Lack of Morality in The Great Gatsby

By: Leah Kim

Back in 1920’s, many people’s lives revolved around money and status. Despite the glory of achieving goals, a lot is also lost in response to the blindness while pursuing them. In The Great Gatsby by F. Fitzgerald, different classes are portrayed and how the upper class devoids morality. The protagonists making wrong choices divulge how wrong purpose in life, money and status in this novel, leads to immorality. Involvement in affairs, dishonesty, and carelessness all contribute to the overarching theme of lack of virtuousness in The Great Gatsby

The methods that the characters used in this novel to gain wealth and fame project the duplicity and corruptness of them. Gatsby gained the riches through illegal business with Mr. Wolfshiem (Fitzgerald 103). Like Gatsby, numerous other people in the upper class “succeeded” and got to where they are through unlawful ways. It is even evident from the first encounter of Jordan and the narrator Nick Caraway that she is not a trust-worthy person. Nick states how he realized “she was incurably dishonest” (Fitzgerald 46) in addition to her superiority complex. She also cheats in a major golf tournament, which was done merely for fame; she goes against ethics for her selfish desires and goals. Corruption and materialism takes over the honest hard work that one must put in to achieve a successful future and goals.

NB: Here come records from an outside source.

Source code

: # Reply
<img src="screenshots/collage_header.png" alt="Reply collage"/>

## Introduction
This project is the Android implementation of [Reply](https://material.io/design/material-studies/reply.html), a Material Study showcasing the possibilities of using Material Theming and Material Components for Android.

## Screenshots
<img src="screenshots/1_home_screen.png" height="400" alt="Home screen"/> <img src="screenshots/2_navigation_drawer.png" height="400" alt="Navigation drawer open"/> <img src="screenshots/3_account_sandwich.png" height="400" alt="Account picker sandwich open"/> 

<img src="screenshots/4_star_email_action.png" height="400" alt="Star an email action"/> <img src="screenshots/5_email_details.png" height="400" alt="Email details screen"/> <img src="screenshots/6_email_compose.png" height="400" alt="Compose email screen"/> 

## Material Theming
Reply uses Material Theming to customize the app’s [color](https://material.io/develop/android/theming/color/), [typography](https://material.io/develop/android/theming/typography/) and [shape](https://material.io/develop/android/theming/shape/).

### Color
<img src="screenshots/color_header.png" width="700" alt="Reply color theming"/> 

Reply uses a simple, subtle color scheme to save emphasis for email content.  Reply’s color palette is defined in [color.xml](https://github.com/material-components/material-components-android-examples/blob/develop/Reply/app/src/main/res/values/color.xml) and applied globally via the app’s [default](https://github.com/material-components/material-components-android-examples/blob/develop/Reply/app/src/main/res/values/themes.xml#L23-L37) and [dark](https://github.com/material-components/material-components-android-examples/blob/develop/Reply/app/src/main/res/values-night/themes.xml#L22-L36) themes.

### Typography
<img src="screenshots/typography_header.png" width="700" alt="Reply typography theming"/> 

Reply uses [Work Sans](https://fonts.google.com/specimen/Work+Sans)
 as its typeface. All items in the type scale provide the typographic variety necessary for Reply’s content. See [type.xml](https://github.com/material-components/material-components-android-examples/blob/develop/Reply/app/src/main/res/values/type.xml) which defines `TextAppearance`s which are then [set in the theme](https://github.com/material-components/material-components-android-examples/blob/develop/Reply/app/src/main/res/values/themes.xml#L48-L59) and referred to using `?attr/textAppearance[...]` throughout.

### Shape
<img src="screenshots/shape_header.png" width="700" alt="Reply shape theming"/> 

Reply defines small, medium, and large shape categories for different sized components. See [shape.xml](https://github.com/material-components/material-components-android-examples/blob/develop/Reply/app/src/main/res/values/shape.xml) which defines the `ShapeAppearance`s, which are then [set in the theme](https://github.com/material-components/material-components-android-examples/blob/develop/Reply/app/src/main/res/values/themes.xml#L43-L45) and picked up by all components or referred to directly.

Myrtle and Daisy display their absence of respect and loyalty by getting in affairs with Tom and Gatsby, accordingly as well in this novel. They both escape their marriage for wealth. Having been unhappy in a marriage with Tom as an excuse, Myrtle betrays her husband George. She regretfully talks about George saying she thought he was a gentleman: almost like it’s a regretful misunderstanding (Fitzgerald 29). Lastly, Daisy falls in love with Gatsby and his lavish lifestyle as well. Wrong priorities blinded by materialism and immortal goals prevent all of these characters from being rightful in their actions. Countless scandalous affairs in the novel reveal how misleading goals regarding status and money consequently corrupt their values.

What’s more, the unjust nature of the upper class is even associated with deaths of innocent lives. Rather than taking accountability for the tragic outcome of Myrtle’s death, Gatsby spoke as if Daisy’s reaction was the only thing that mattered regarding the car accident (Fitzgerald 110). However, her real reaction about the devastating news of death was heartless and she was only trying to avoid the consequences by covering it up. This makes Nick’s interpretation of Gatsby and Daisy “careless people” accurate. They are who “smashed up things and creatures and then retreated back into their money or their vast carelessness, or whatever it was that kept them together, and let other people clean up the mess they had made…” (Fitzgerald 137).  To these selfish, heartless people, death is not serious or impactful enough for them to awaken from an idealistic fantasy that money will solve anything. Such fallacies behind their immoral actions represent the lack of morality in people in this rank.

            Although living an ideal lifestyle of wealth is what most people want, it is crucial to remember what’s more important: honesty. Fitzgerald explicitly illustrates the negative outcomes of neglecting moral ethics. The wrong outlook of success and identity discards will lead to an ultimate downfall as one of the greatest tragedies of the novel, Gatsby’s death, proves it. Cheating to climb up the social ladder, getting in affairs, and not taking the repercussions of actions all pertain to the upper class lacking morality.